Ed shook his head slowly. “That seems pretty naive to me, Frank. You’ve got to set a mood. You can’t just throw a switch and be in worship mode any more than you can get romantic at the drop of a hat. It takes soft music, flowers ... you know. That’s just the way we are.”
“Hey, keep talking like that,” Anne said, reaching over and rubbing Ed’s arm. Ed smiled at her with his eyes.
“Hymns do just fine for me,” Frank said. “Uh ... I mean for worship, not romance.” Everyone laughed and Jillian reached over to get another carrot from the vegetable tray on the coffee table.
“Okay,” Jillian said, “so hymns set the mood with sound. What about sight, and touch, and smell?”
“Oh, no,” Frank groaned. “Now you’re gonna start getting into incense and bells and holy water.”
“Flowers, cards and chocolates are okay on February 14th,” John said, “but incense, bells and stained glass are bad on Sunday. Is that it?”
“No, John,” Frank said, ta
king a more conciliatory tone, “I guess it’s not bad, necessarily. It just makes me uncomfortable. My attitude towards ritual is that it helps people slide through their religious life without ever experiencing real faith in their hearts. They get a feeling that they’re being religious, but that’s all it is. A feeling.”
“I understand that’s how you feel,” John said a little more sympathetically, “but I think you’ve bought into a very narrow, overly intellectual view of faith.”
“So John, it sounds to me like you’d be more comfortable in a Roman Catholic Church,” Amy said.
Jillian’s back went a little straighter and she lost a shade of color in her face. She looked at John and noticed that he was discreetly watching her out of the corner of his eye.
Chapter 18 – Breaking the Spell
Why is it that everybody thinks I’m becoming a Roman Catholic? John wondered the next morning as he walked from his car to the Greenbelt Metro stop. He intended to buy a few new shirts after work, and the Metro was more convenient to stores than his commuter rail station.
Is it like spinach in your teeth? Obvious to everyone but you ... until you look in a mirror?
Even as he wondered, he had to admit a certain logic to it. American Episcopalianism is often called “Catholic lite.” It was a way to be Catholic without the pope – or without whichever other Roman dogma didn’t seem right. But the truth was that John agreed with Rome on most of the controversial issues.

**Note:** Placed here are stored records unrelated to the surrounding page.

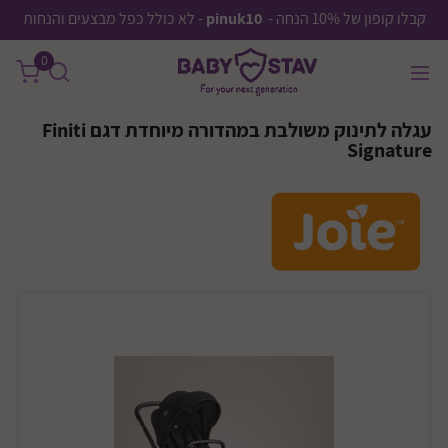
קבלו קופון של 10% הנחה -
pinuk10
- לא כולל כפל מבצעים והנחות
0
עגלה לתינוק משולבת במהדורה מיוחדת דגם Finiti
Signature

Despite that, it didn’t make much difference. He might agree with Rome on a lot of points, but Rome wouldn’t accept him! He didn’t believe the church was infallible, he didn’t believe in Transubstantiation, and he had some problems with several other things that the faithful were obliged to accept. To join the Roman Catholic Church you had to state that you agreed with everything they taught, which seemed horribly unfair, since that standard would disqualify most of the people in the pews. Still, that was the rule, and to join while disagreeing with their doctrine would be dishonest.